Prescribing information for epoetin α requires weight-based dosing method for patients on cancer chemotherapy. A randomized, multicenter study revealed no difference in effectiveness, safety, and quality-of-life benefits of epoetin α in anemic cancer patients on platinum-based chemotherapy between fixed dosing (10,000 IU) and weight-adjusted dosing (150 IU/kg). However, fixed-dose regimen of epoetin α was more convenient than weight-adjusted dose regimen for clinicians and patients.55

Ideal body weight-based dosing may be superior to currently recommended total body weight-based regimen in adult patients

Ideal body weight (IBW) is estimated as follows: IBW (kg) =50+2.3 kg for each inch over 5 feet (males); IBW (kg) =45.5+2.3 kg for each inch over 5 feet (females). Current prescribing information specify total body weight-based regimen of atracurium and rocuronium.
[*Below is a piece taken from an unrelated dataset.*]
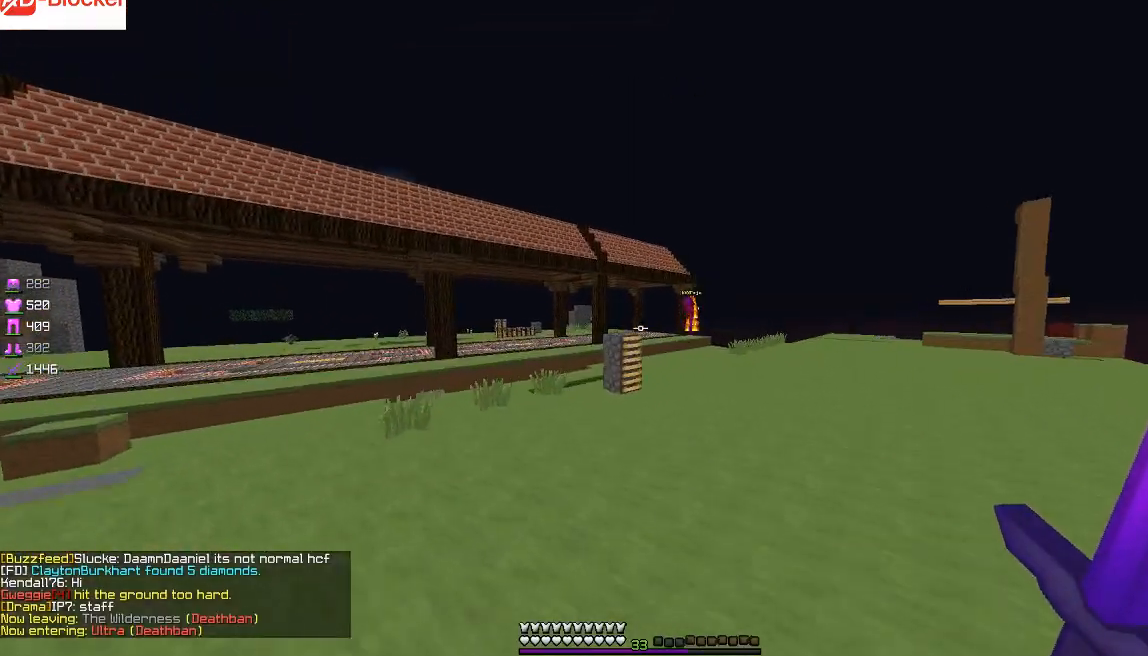
{"keys": ["w"], "mouse": [], "events": []}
However, evidence showed that IBW-based dosing method was more appropriate for these skeletal muscle relaxants. A randomized study in morbidly obese patients undergoing bariatric surgery showed that IBW-based dosing of atracurium (0.5 mg/kg) was superior to total body-weight-based dosing (0.5 mg/kg) in producing enough intubation conditions and regaining muscle strength within 1 hour with no need to use an antagonist.56 A study showed that rocuronium dosage should be IBW-based, and total body weight-based dosing of rocuronium significantly prolonged the duration of neuromuscular blockade in morbidly obese patients.57 Meyhoff et al58 compared the efficacy of rocuronium for intubation in obese patients receiving gastric banding or gastric bypass when the dose (0.6 mg/kg) was based upon three weight forms, and concluded that IBW-based dosing could shorten the duration of drug action without significantly prolonging onset time or compromising tracheal intubation conditions compared to corrected body weight-based dosing (IBW +20% of excess weight, IBW +40% of excess weight).

Dosing in pediatrics

Weight-adjusted dosing versus body surface area-adjusted dosing

Prescribing information for some medications in pediatrics recommend body surface area (BSA)-adjusted dosing method. Methotrexate is usually prescribed based on patient’s BSA for children with acute lymphoblastic leukemia (ALL). Jönsson et al59 developed a population pharmacokinetic model in children with ALL. Age, height, body weight, BSA, sex, serum creatinine, and serum alanine aminotransferase were treated as potential covariates. The results showed that weight-based dosing of methotrexate could achieve more predictable pharmacokinetics and better outcome in children with ALL.59 Prednisone is recommended for the initial treatment of nephrotic syndrome at a daily dosage of 60 mg/m2 BSA, and a daily dosage of 2 mg/kg body weight can be prescribed alternatively. A retrospective chart review of children with initial presentation of nephrotic syndrome showed that the daily dose of prednisone at 2 mg/kg body weight was significantly lower than that at 60 mg/m2 BSA for patients under 30 kg (P<0.05). However, the difference between two dosing methods narrowed proportionally when patients weighted over 30 kg.60 Very recently, a randomized, open-label, equivalence clinical trial of prednisolone confirmed that clinical outcomes (eg, time taken for remission) with weight-based dosing were equivalent to BSA dosing-related outcomes despite cumulative prednisolone doses being lower in the former and the incidence of hypertension being higher in the BSA group.61

Zidovudine and didanosine are nucleoside analogs used for human immunodeficiency virus (HIV) infection. Dosing recommendations of the two drugs should be based on BSA. Weidle et al62 developed a weight-band dosing table to assist appropriate dosing for HIV-infected pediatric patients. Weight-based regimen of zidovudine and didanosine could achieve more accurate dose than BSA-based regimen.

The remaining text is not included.